### Collected data
####################
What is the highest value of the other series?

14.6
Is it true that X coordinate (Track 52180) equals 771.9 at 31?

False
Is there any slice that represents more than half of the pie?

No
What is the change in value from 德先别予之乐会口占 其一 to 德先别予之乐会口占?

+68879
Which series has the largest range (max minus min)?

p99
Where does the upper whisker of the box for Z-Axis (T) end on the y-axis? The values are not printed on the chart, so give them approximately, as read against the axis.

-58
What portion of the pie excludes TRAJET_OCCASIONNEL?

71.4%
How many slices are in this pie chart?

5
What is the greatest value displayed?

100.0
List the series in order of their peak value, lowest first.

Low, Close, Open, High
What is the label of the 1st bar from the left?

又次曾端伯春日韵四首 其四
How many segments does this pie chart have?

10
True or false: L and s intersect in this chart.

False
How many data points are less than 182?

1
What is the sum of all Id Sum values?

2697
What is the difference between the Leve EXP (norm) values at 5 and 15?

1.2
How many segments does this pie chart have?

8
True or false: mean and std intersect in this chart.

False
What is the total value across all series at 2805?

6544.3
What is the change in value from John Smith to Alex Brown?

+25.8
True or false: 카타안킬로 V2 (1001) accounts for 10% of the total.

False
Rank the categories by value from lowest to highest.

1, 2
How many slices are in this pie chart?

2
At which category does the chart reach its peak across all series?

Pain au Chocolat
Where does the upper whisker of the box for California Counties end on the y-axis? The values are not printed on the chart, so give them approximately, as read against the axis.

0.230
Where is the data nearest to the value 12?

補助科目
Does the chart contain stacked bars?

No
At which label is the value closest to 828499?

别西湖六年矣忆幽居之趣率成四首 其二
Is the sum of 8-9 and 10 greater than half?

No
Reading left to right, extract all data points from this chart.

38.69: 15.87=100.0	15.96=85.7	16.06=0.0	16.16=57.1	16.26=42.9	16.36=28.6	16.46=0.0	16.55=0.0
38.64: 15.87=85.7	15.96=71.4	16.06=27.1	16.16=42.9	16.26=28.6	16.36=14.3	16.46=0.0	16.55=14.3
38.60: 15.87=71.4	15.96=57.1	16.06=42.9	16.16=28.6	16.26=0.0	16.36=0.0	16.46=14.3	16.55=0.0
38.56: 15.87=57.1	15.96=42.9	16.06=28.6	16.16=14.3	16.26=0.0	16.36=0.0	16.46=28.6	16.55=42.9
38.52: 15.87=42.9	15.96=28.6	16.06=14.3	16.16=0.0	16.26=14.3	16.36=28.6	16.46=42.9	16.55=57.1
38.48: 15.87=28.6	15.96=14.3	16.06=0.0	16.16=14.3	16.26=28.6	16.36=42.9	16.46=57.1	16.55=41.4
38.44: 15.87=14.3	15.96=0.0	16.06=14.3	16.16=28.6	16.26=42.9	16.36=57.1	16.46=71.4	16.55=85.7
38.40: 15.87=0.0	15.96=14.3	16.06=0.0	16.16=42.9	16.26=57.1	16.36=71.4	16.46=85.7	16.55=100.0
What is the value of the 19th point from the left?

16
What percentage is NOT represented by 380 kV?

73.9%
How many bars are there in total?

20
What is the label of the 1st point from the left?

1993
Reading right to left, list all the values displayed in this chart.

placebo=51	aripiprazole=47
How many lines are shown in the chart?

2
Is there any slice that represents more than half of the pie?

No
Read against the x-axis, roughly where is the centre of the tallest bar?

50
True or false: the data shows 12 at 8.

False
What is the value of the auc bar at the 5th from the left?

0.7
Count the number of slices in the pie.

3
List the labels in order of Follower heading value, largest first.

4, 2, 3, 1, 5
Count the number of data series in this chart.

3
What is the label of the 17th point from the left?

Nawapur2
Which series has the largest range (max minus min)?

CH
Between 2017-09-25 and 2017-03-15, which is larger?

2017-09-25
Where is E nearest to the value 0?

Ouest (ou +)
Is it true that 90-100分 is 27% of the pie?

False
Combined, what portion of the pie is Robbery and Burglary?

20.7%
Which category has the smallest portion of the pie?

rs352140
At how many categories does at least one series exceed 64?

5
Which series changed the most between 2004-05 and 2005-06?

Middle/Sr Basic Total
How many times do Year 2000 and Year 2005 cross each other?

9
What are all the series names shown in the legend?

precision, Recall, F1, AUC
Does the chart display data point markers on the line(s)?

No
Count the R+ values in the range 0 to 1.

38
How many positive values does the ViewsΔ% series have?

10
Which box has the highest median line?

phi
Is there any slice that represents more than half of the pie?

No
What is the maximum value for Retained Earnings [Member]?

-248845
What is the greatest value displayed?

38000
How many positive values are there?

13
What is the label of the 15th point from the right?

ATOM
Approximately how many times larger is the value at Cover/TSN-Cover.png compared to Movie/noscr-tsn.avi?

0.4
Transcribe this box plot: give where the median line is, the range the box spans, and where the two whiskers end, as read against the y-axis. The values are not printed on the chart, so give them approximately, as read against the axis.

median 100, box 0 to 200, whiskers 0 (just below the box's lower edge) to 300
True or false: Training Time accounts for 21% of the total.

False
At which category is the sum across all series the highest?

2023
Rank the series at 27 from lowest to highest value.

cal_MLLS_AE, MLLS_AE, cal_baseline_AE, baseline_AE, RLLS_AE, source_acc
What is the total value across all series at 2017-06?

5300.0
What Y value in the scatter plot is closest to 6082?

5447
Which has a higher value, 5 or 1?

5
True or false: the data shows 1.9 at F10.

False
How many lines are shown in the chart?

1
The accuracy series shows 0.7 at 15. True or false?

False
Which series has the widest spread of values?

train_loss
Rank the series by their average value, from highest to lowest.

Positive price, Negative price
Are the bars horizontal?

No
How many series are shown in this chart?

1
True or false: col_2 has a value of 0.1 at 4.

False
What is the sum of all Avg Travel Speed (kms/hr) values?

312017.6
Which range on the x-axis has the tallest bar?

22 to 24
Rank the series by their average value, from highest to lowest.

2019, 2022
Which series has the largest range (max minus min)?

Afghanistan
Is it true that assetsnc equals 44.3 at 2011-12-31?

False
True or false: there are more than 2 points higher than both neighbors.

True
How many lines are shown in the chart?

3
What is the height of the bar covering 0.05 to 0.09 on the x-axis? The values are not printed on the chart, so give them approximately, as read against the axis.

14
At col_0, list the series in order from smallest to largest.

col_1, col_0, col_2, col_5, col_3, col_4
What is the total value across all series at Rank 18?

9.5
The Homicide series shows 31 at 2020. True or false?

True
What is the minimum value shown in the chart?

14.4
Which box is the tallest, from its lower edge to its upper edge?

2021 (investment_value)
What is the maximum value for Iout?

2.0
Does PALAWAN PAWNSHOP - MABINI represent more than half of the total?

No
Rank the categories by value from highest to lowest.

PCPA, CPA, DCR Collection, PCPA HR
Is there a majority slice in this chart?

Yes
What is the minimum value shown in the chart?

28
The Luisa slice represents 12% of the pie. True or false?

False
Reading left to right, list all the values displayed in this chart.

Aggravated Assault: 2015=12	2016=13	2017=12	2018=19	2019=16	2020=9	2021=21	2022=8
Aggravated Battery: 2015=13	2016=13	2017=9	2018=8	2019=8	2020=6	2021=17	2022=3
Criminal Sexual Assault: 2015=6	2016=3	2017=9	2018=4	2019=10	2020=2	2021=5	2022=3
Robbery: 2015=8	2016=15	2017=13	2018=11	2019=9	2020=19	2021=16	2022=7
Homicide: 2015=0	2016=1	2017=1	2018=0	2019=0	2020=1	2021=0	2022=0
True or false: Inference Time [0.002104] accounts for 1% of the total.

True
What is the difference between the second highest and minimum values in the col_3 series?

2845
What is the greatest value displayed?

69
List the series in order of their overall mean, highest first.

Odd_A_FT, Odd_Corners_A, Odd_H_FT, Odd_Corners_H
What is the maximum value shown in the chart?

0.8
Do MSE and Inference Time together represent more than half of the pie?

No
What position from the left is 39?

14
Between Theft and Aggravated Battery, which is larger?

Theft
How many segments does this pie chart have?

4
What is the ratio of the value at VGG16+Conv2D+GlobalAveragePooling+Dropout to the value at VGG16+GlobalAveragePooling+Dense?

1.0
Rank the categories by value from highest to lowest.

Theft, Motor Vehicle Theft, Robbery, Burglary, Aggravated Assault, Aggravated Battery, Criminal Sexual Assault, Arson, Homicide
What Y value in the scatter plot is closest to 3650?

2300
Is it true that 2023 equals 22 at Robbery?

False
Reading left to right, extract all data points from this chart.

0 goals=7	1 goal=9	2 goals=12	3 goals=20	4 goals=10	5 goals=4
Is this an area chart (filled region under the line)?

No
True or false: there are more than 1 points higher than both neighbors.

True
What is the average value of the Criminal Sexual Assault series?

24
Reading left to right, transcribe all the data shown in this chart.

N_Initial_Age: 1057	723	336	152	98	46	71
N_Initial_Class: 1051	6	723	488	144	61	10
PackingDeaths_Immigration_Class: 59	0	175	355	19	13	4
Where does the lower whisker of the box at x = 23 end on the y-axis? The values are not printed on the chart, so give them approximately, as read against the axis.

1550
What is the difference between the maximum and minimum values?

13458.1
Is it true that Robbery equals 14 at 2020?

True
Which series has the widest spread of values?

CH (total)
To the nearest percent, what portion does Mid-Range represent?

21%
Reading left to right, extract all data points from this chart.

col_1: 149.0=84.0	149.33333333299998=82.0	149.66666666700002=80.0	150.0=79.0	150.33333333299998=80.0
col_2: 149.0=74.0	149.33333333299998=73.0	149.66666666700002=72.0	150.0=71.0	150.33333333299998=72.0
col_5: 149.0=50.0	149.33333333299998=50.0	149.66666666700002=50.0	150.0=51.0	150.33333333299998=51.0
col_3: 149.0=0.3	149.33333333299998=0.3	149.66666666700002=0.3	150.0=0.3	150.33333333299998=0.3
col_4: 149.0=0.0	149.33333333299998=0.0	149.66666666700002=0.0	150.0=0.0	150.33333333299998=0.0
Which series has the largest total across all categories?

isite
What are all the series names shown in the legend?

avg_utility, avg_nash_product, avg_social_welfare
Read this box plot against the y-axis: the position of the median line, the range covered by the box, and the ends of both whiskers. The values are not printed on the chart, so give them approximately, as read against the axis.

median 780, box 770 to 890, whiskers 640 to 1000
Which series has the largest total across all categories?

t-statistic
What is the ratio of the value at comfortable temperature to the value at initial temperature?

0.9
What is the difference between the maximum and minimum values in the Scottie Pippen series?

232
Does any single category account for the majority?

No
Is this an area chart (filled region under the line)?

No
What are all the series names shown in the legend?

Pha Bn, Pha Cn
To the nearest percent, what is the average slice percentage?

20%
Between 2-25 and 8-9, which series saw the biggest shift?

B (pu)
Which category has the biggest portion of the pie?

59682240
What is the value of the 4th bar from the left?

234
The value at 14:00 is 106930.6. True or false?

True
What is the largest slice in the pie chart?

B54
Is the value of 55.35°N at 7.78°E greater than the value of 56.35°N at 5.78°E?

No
####################
### EXERCISE DESCRIPTION
Rewrite the lines from the one containing "median 100, box" through the one containing "Which box is", replacing "True or false" with "Yes or no" and leaving everything else unchanged.

### YOUR SOLUTION
median 100, box 0 to 200, whiskers 0 (just below the box's lower edge) to 300
Yes or no: Training Time accounts for 21% of the total.

False
At which category is the sum across all series the highest?

2023
Rank the series at 27 from lowest to highest value.

cal_MLLS_AE, MLLS_AE, cal_baseline_AE, baseline_AE, RLLS_AE, source_acc
What is the total value across all series at 2017-06?

5300.0
What Y value in the scatter plot is closest to 6082?

5447
Which has a higher value, 5 or 1?

5
Yes or no: the data shows 1.9 at F10.

False
How many lines are shown in the chart?

1
The accuracy series shows 0.7 at 15. Yes or no?

False
Which series has the widest spread of values?

train_loss
Rank the series by their average value, from highest to lowest.

Positive price, Negative price
Are the bars horizontal?

No
How many series are shown in this chart?

1
Yes or no: col_2 has a value of 0.1 at 4.

False
What is the sum of all Avg Travel Speed (kms/hr) values?

312017.6
Which range on the x-axis has the tallest bar?

22 to 24
Rank the series by their average value, from highest to lowest.

2019, 2022
Which series has the largest range (max minus min)?

Afghanistan
Is it true that assetsnc equals 44.3 at 2011-12-31?

False
Yes or no: there are more than 2 points higher than both neighbors.

True
How many lines are shown in the chart?

3
What is the height of the bar covering 0.05 to 0.09 on the x-axis? The values are not printed on the chart, so give them approximately, as read against the axis.

14
At col_0, list the series in order from smallest to largest.

col_1, col_0, col_2, col_5, col_3, col_4
What is the total value across all series at Rank 18?

9.5
The Homicide series shows 31 at 2020. Yes or no?

True
What is the minimum value shown in the chart?

14.4
Which box is the tallest, from its lower edge to its upper edge?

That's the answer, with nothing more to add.